Ne dépassant pas les 40 micromètres, l'Ostreopsis ovata "vit généralement au fond de la mer, mais remonte à la surface de l'eau lors de la floraison et relâche une neurotoxine qui peut être transportée dans l'atmosphère par les aérosols marins", explique sur son site l'Institut français de recherche pour l'exploitation de la mer (Ifremer). La neurotoxine en question provoque une forte fièvre et des difficultés respiratoires mais elle peut aussi "se concentrer dans la chaîne alimentaire (coquillages et poissons)".
Si l'Ostreopsis ovata est d'origine tropicale, pointe encore l'Ifremer, "elle est connue de longue date en Mer Tyrrhénienne", où des épisodes d'intoxication ont été enregistrés depuis 1998. En 2005, près de 80 personnes, dans l'eau et sur les plages, avaient ainsi été intoxiquées dans la région de Gênes, à la suite d'une "concentration inhabituelle de cette algue sur une étendue de rivage de cinq kilomètres", rappelle l'Ifremer.
Une "possibilité" à "évaluer"
Et en France ? Depuis vendredi dernier, l'Institut national de veille sanitaire (INVS), sensibilisé sur la situation en Italie, "active ses réseaux", déclare à LCI.fr le docteur Georges Salines, responsable adjoint du département Santé et environnement à l'INVS. L'algue ne réprésente "pas un problème en France", rassure-t-il, "mais nous essayons d'évaluer la possibilité que ce problème se pose un jour". L'Ifremer, qui effectue des prélèvements dans la Méditerrannée, sera justement chargé de traquer l'Ostreopsis ovata.
Le réseau sanitaire de la région Provence-Alpes-Côte d'Azur sera également mis à contribution pour faire "remonter" les informations et traiter les malades éventuels.
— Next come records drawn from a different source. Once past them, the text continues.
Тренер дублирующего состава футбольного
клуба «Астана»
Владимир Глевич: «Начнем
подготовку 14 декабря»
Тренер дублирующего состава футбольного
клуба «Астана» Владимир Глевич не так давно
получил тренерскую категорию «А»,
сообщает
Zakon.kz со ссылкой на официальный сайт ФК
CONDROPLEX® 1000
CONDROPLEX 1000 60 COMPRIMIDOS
Mais, indique-t-on au Centre anti-poison régional de Marseille, les symptômes d'une intoxication sont "très peu spécifiques" : "Cela ressemble à un début de grippe, ajoute-t-on, et il est quasiment impossible de faire le lien avec l'algue".
Même prudence chez un urgentiste de Nice : "Nous recevons beaucoup d'appels pour des malaises à la plage ou après la plage, dont les causes sont indéterminées". En attendant de connaître les résultats des prélèvements effectués par l'Ifremer, les touristes n'ont donc pas de raison d'abandonner les bains de mer.